(MATERIAL FOR THIS TASK)
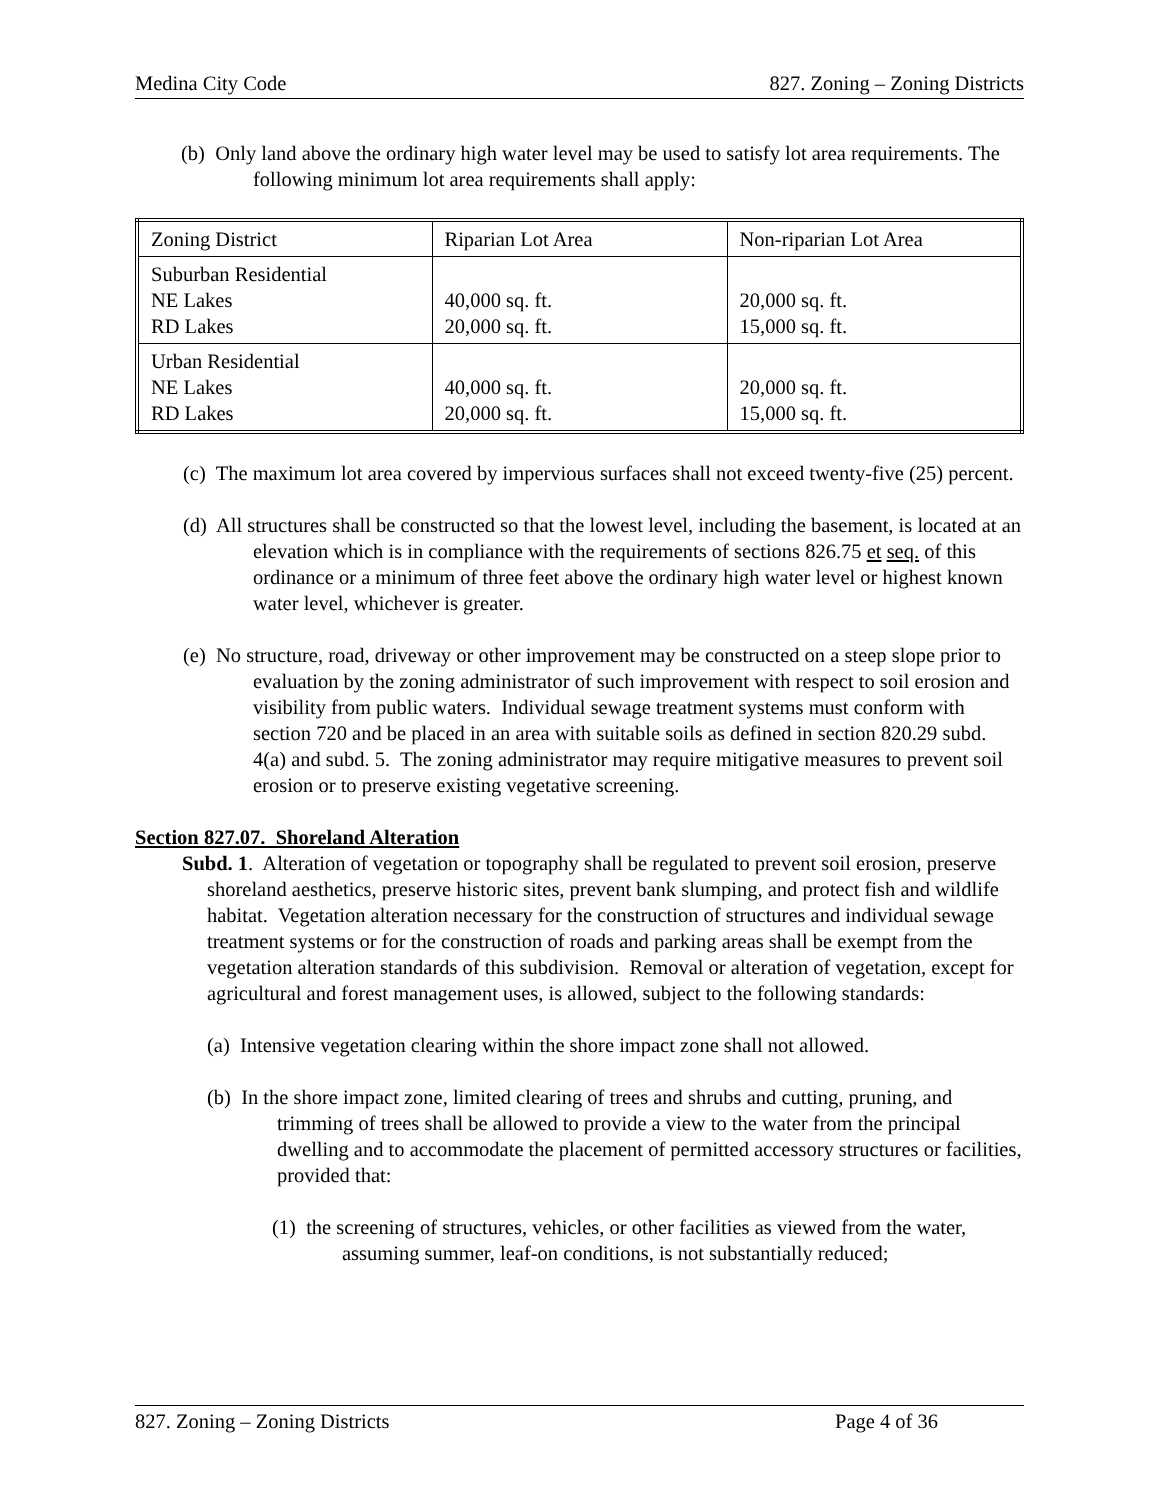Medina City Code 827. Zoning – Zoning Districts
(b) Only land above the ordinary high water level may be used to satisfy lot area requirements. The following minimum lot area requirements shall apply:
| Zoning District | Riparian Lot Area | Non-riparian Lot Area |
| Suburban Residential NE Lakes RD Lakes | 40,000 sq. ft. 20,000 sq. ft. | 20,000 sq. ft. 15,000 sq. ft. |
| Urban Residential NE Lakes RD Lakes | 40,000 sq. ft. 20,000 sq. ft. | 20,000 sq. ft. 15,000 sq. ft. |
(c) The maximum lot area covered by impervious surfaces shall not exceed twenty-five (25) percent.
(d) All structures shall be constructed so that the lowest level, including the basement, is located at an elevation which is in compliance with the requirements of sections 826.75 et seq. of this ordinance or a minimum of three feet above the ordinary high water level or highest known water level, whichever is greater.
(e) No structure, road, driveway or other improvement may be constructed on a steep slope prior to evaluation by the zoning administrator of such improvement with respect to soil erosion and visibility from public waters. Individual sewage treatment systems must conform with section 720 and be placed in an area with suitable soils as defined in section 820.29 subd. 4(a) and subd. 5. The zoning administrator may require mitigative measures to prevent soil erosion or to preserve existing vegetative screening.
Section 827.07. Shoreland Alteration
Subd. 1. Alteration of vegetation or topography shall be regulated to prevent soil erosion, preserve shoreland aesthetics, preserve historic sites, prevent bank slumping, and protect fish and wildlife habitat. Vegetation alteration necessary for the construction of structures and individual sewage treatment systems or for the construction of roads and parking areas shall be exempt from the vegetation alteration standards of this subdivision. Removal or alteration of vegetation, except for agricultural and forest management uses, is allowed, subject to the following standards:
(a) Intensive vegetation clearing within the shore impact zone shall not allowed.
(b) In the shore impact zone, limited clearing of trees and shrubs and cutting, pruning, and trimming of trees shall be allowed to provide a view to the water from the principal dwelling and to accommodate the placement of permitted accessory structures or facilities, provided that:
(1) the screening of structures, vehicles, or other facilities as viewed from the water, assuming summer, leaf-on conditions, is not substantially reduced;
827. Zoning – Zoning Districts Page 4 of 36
(End MATERIAL FOR THIS TASK)
Give an exact copy of the lines above from the line with "(a) Intensive vegetation" up to and including the line with "(b) In the shore", and leave everything else out.

• [REPLY]:
(a) Intensive vegetation clearing within the shore impact zone shall not allowed.
(b) In the shore impact zone, limited clearing of trees and shrubs and cutting, pruning, and trimming of trees shall be allowed to provide a view to the water from the principal dwelling and to accommodate the placement of permitted accessory structures or facilities, provided that:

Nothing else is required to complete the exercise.